Normal potassium (K+) levels in extra and intracellular fluids depend on a balance between active cellular uptake with the help of sodium-potassium adenosine triphosphatase and passive potassium efflux from the cell. Prolonged cold ischemia time (PCIT) can lead to membrane dysfunction and lower sodium-potassium ATPase activity, allowing more potassium to exit the cell. This raises questions about the links between CIT duration, reperfusion injury severity, and post-reperfusion hyperkalemia. Surprisingly, studies on liver transplantation patients found no link between serum potassium changes after revascularization and ischemia time [1, 3, 6].
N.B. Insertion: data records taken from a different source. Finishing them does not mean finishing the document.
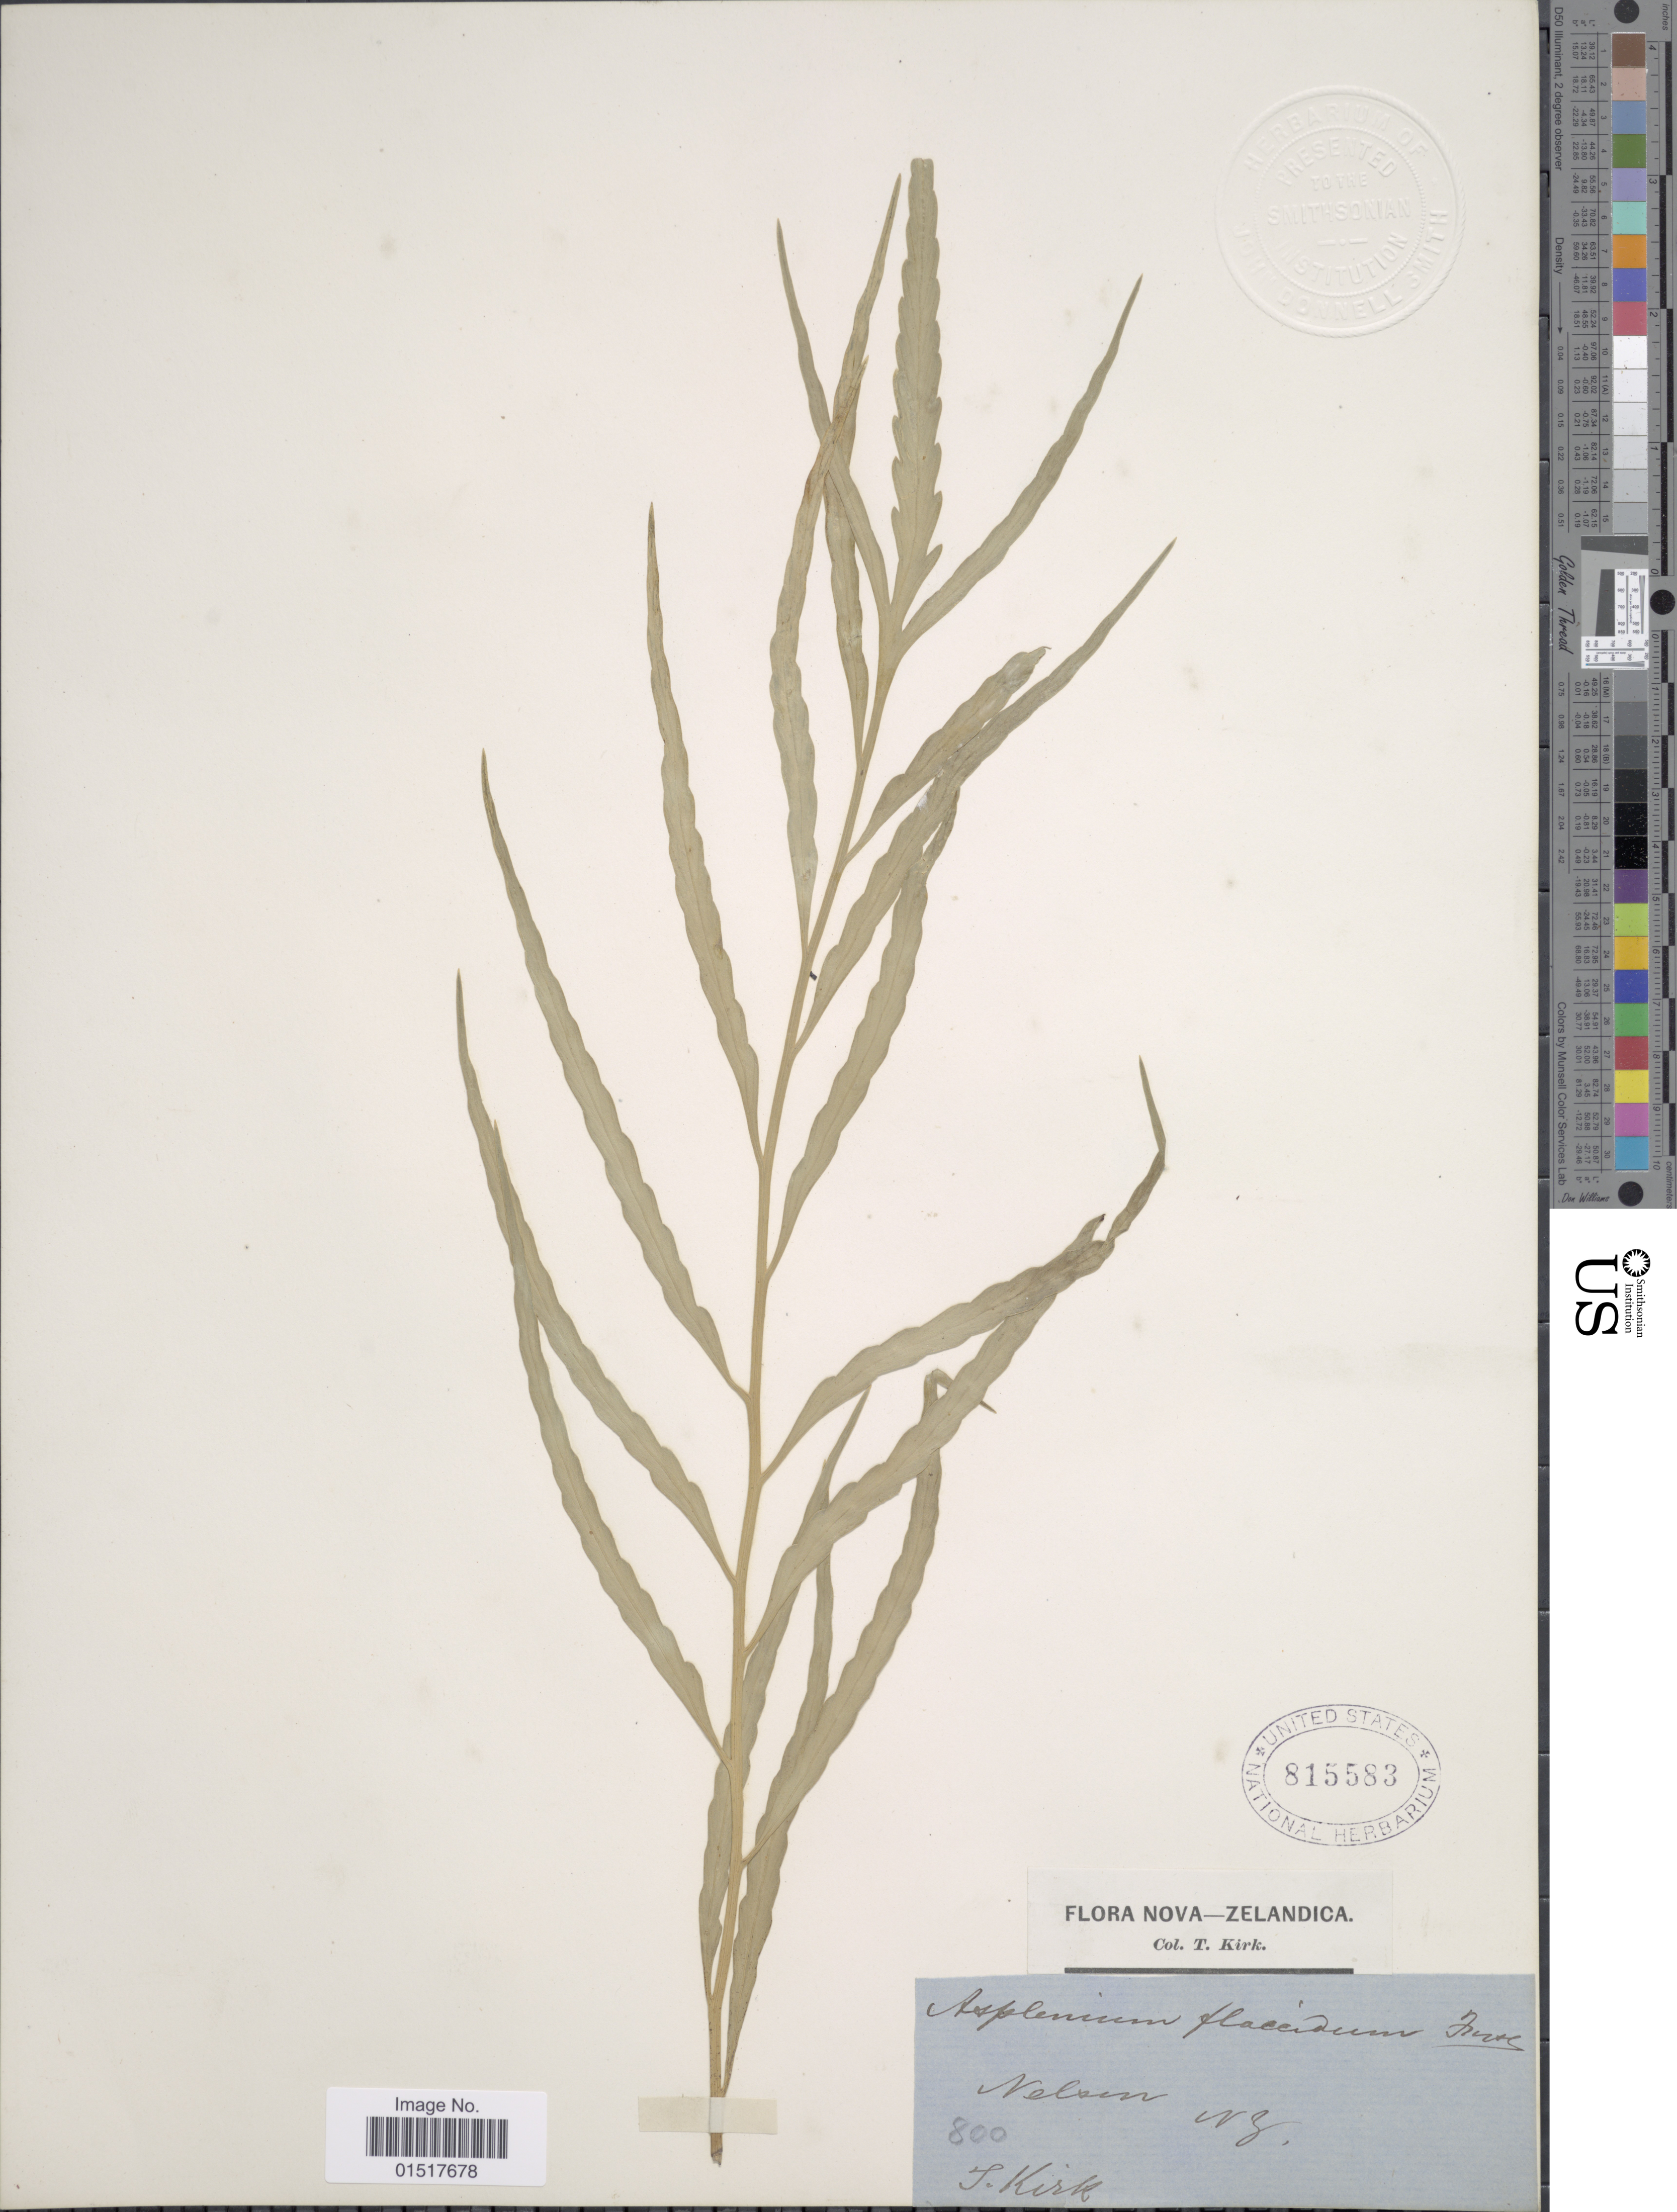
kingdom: Plantae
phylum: Tracheophyta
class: Polypodiopsida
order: Polypodiales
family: Aspleniaceae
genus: Asplenium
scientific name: Asplenium flaccidum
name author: Bonap.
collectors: T. Kirk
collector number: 800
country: New Zealand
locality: Nelson.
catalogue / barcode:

Model for end-stage liver disease (MELD) score

Recipients with high MELD scores often have more pretransplant health issues and intraoperative complications. Studies on patients undergoing LT with living-donor [3, 4] and orthotopic liver transplantation [6, 8] found no significant association between MELD score and the incidence of PRHK. The average intraoperative potassium levels and the rates of hypokalemia or hyperkalemia did not differ between patients with low and high MELD scores [3, 14].

Anhepatic phase duration

Various studies showed no significant reported no significant associations between anhepatic time and PRHK incidence [3, 6, 11].

Other factors

The storage time of transfused RBCs (more than 14 days) [7], and higher graft weight [6] are independent risk factors for PRHK. Administering certain medications before reperfusion, like angiotensin receptor blockers, sodium bicarbonate, or bolus catecholamines, along with metabolic acidosis [1], low cardiac output [2], elevated effluent K levels [6], and anesthesia time [11], and serum Albumin level [4], are also potential risk factors for PRHK. In the late reperfusion period, using venovenous bypass, having intraoperative urine output under 500 ml [2], transplanting from an elderly donor, and a donor with a prolonged hospital stay (> 5 days) significantly raise the risk of hyperkalemia [2].